Why did we reshape them as wouldn’t broadcasting take care of it?
My current understanding is that each of the three numbers in the tensors defined above are supposed to normalize a single dimension (one each for height, width and classes), is this okay?
It might be a bit silly, but I’m having a hard time getting an intuition in 3D. Any help will be much appreciated, thanks!
The complete init method is
def __init__(self, mean, std):
# .view the mean and std to make them [C x 1 x 1] so that they can
# directly work with image Tensor of shape [B x C x H x W].
# B is batch size. C is number of channels. H is height and W is width.
self.mean = torch.tensor(mean).view(-1, 1, 1)
self.std = torch.tensor(std).view(-1, 1, 1)

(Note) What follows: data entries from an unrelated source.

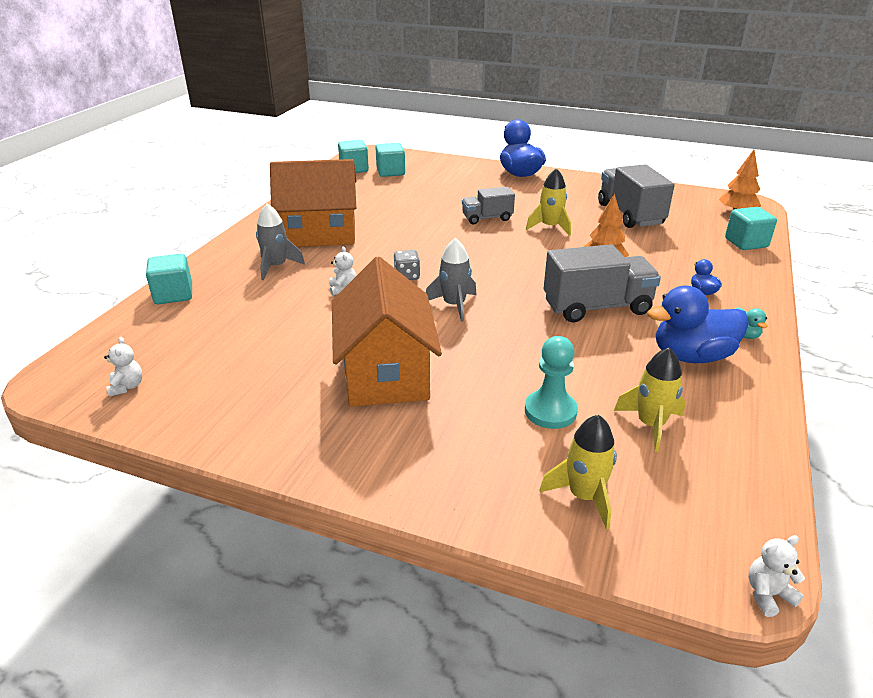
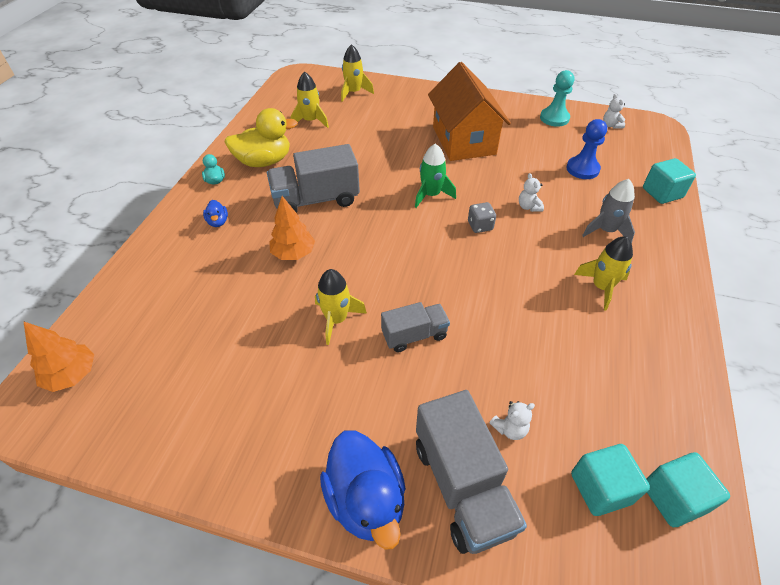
camera: 175 degrees right, 15 degrees up
(241, 324) = (582, 169): none -> blue pawn
(319, 233) = (601, 287): orange house -> yellow rocket
(454, 305) = (431, 195): grey rocket -> green rocket
(550, 411) = (364, 125): turquoise pawn -> turquoise pawn (554, 118)
(630, 214) = (224, 359): grey truck -> grey truck (463, 486)
(691, 356) = (264, 161): blue duck -> yellow duck
(746, 243) = (118, 301): turquoise cube -> none
(768, 594) = (293, 70): white teddy bear -> white teddy bear (510, 429)

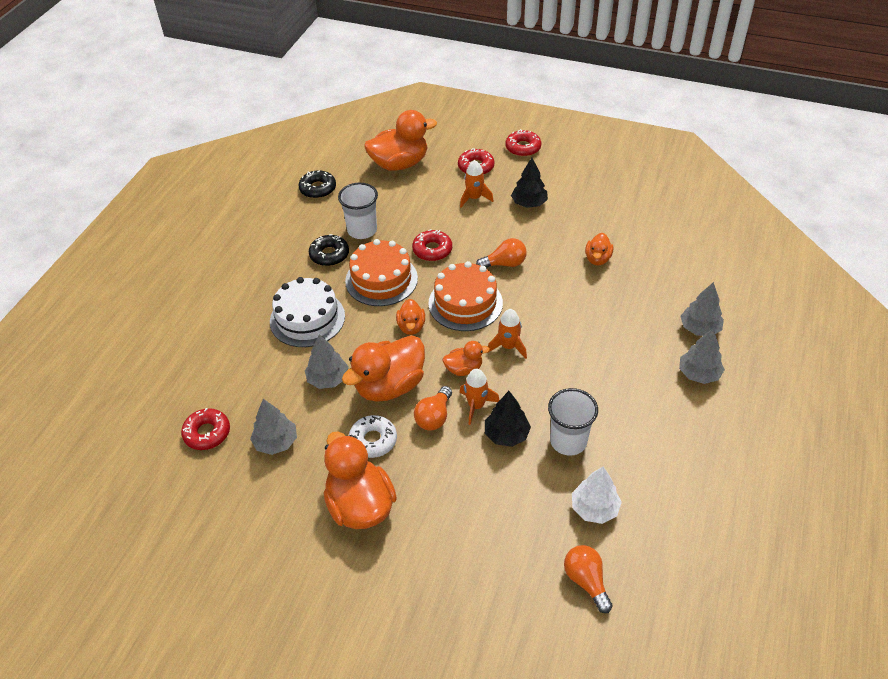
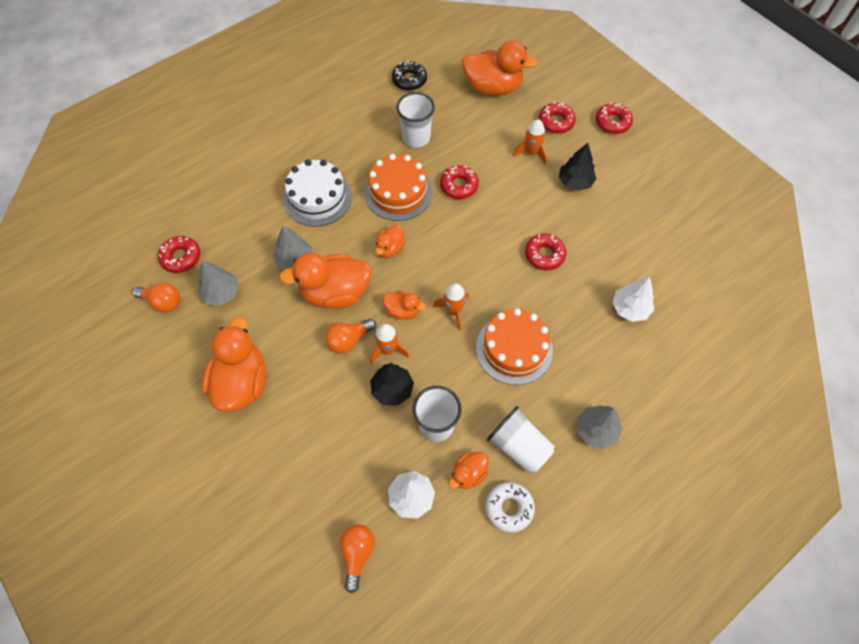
camera: 30 degrees right, 15 degrees up
(329, 255) = (374, 148): black donut -> none
(373, 440) = (290, 333): white donut -> white donut (509, 508)
(465, 303) = (449, 251): orange cake -> orange cake (514, 349)
(504, 264) = (509, 231): orange light bulb -> orange light bulb (163, 302)
(549, 268) = (544, 255): none -> red donut
(597, 259) = (593, 269): orange duck -> orange duck (468, 474)
(649, 273) = (630, 308): none -> white tree
(649, 419) = (519, 446): none -> white cup
(699, 328) = (632, 387): grey tree -> none

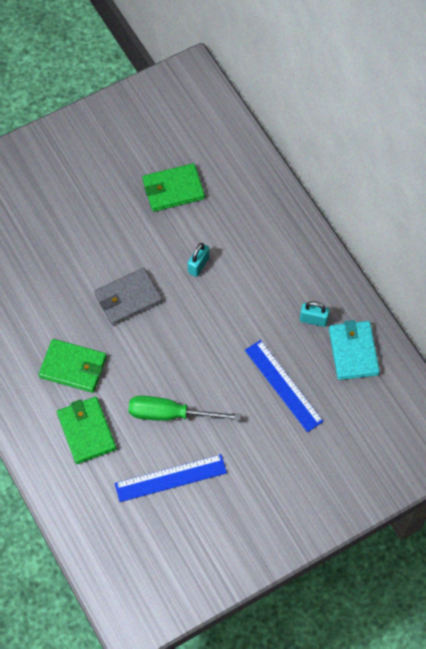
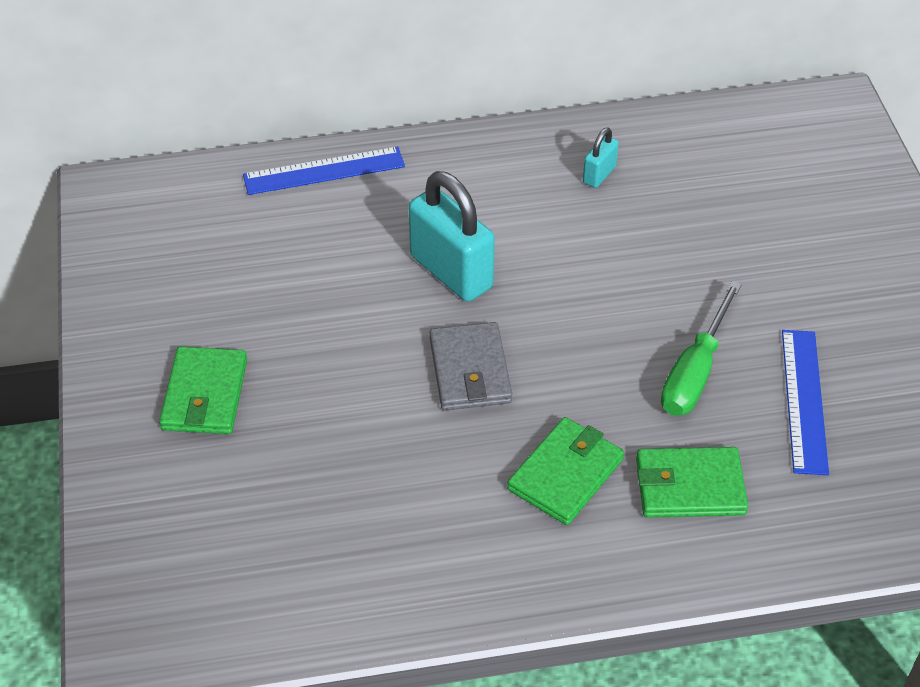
camera: 70 degrees left, 15 degrees down
(173, 189) = (302, 265): green wallet -> green wallet (204, 395)
(198, 265) = (451, 272): turquoise padlock -> turquoise padlock, size x2.08
(283, 385) = (692, 233): blue ruler -> blue ruler (324, 171)
(353, 351) = (665, 149): turquoise wallet -> none

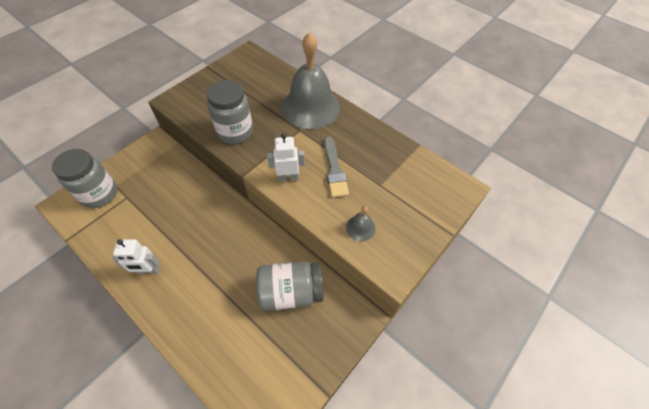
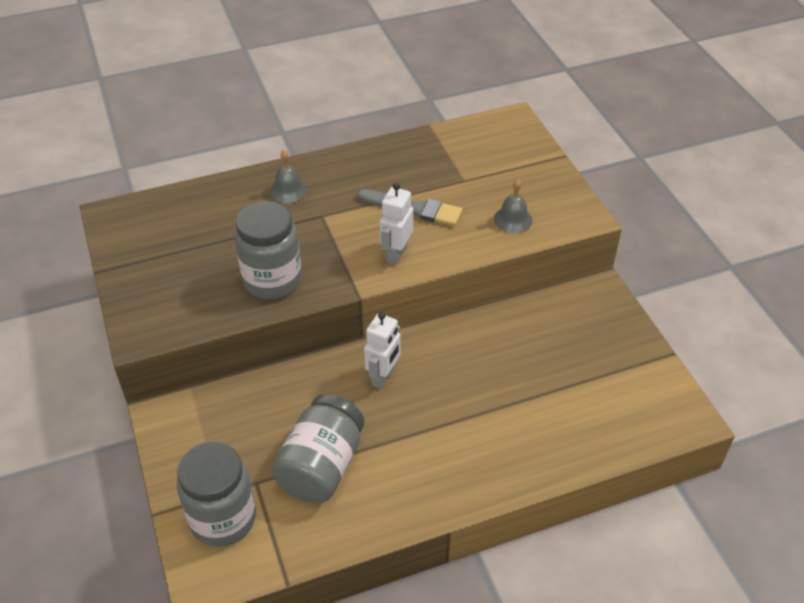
camera: 60 degrees left, 10 degrees down
(148, 271) = (414, 483): white robot -> white robot (383, 377)
(291, 292) = (535, 341): grey jar -> grey jar (321, 466)
(310, 107) = (288, 190): grey bell -> grey bell, size x0.41

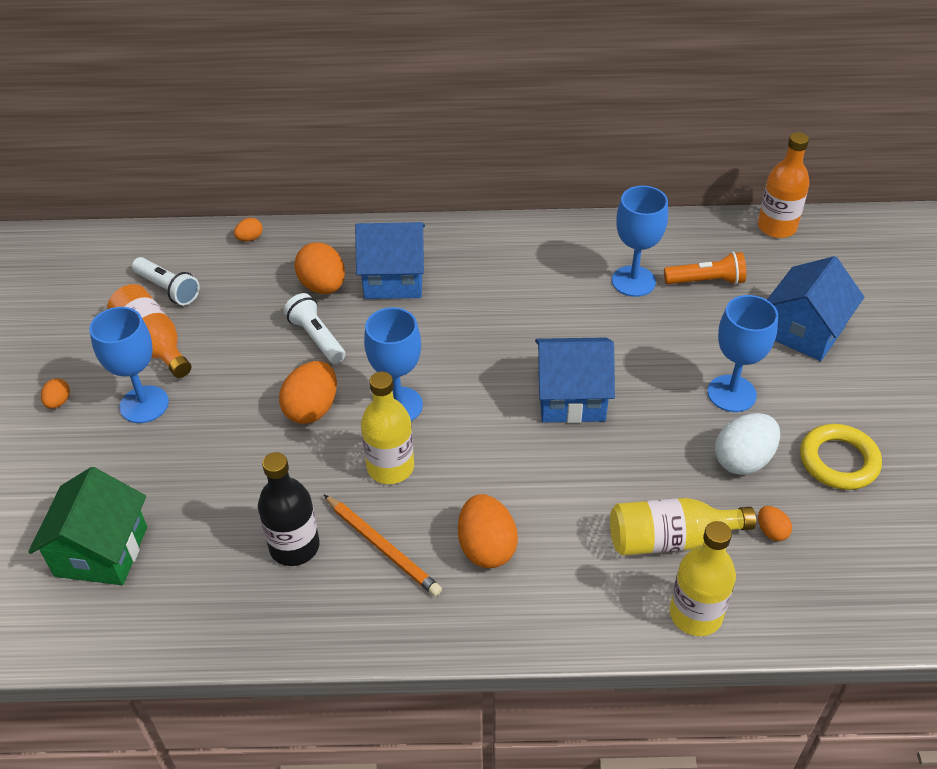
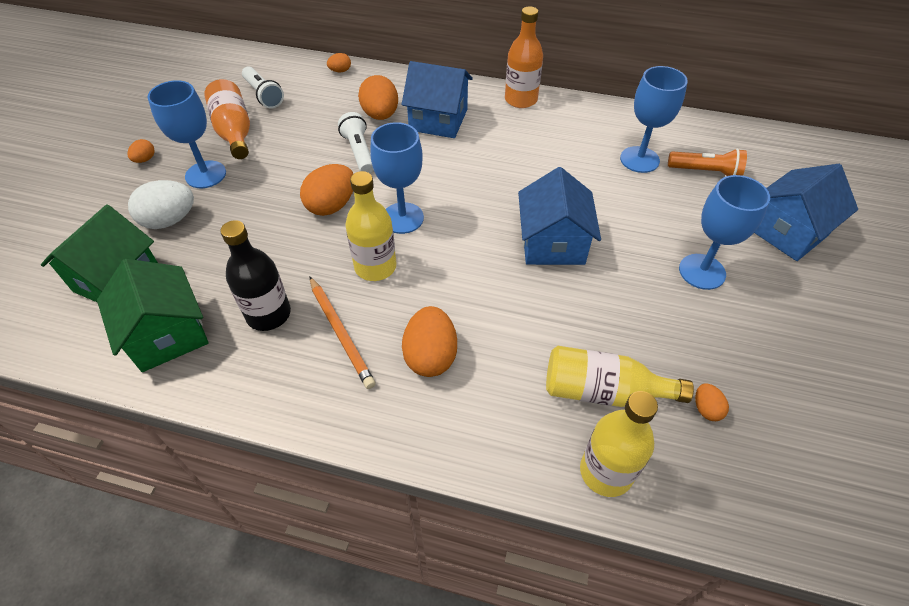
camera: 15 degrees right, 5 degrees up
(191, 596) = (167, 334): none -> green house
(571, 397) = (552, 243): blue house -> blue house turned 75 degrees clockwise
(743, 460) = (696, 334): white egg -> white egg (170, 220)
(776, 227) = (783, 140): orange bottle -> orange bottle (521, 100)
(838, 461) = (792, 357): yellow ring -> none

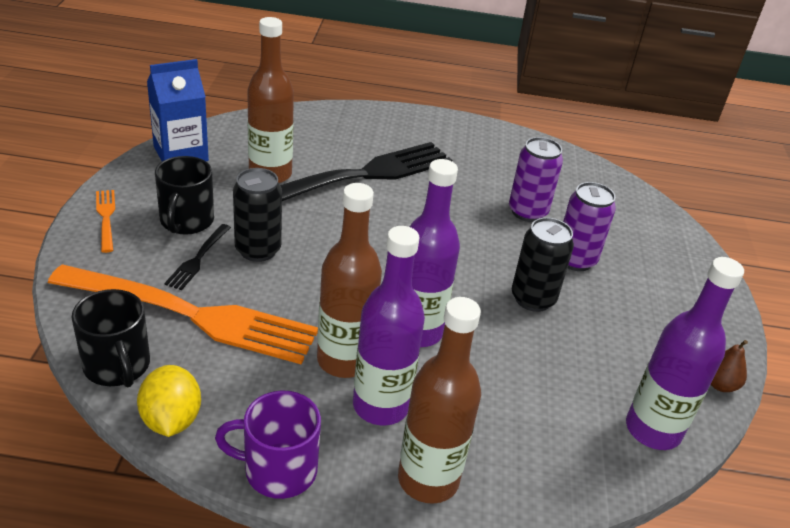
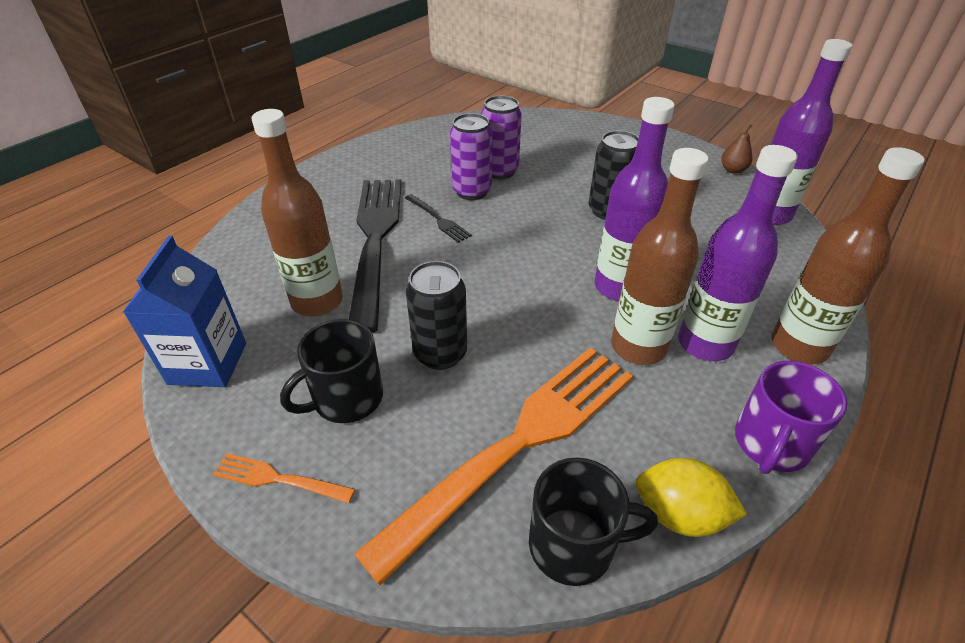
camera: 55 degrees left, 5 degrees up
(186, 221) = (346, 398): black mug -> black mug turned 105 degrees clockwise
(198, 258) = (423, 409): black fork -> black fork (438, 219)
(575, 260) = (573, 173): purple can -> purple can (472, 191)

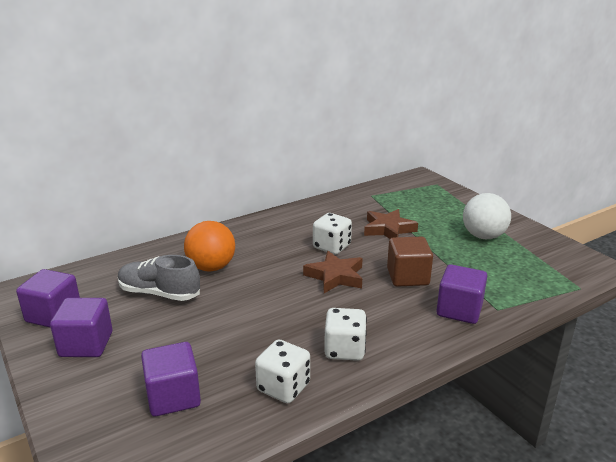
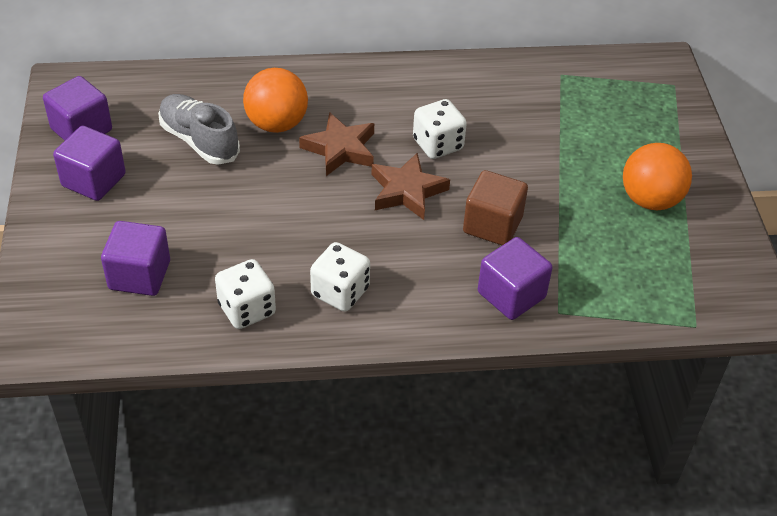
camera: 25 degrees right, 20 degrees up
(388, 229) = (533, 142): brown star -> brown star (340, 149)
(483, 236) = (650, 200): white ball -> orange ball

For each image they are taking mean and std per channel so that it can be used for normalization. Normalizing the dimensions don’t sound so appropriate actually we normalize the data within each channel or you can say that we normalize the feature map and we do so per channel that’s why its getting a shape like that. Hope you got me.
The answer to your question lies in the code where they have used this mean. Actually there are many ways to write the code. It may be so that this type of reshaped array is being used in there case. You proceed your reading and you will get your answer.
You don’t have to be sorry. Anyone can be stuck and always feel free to share your doubt with the community.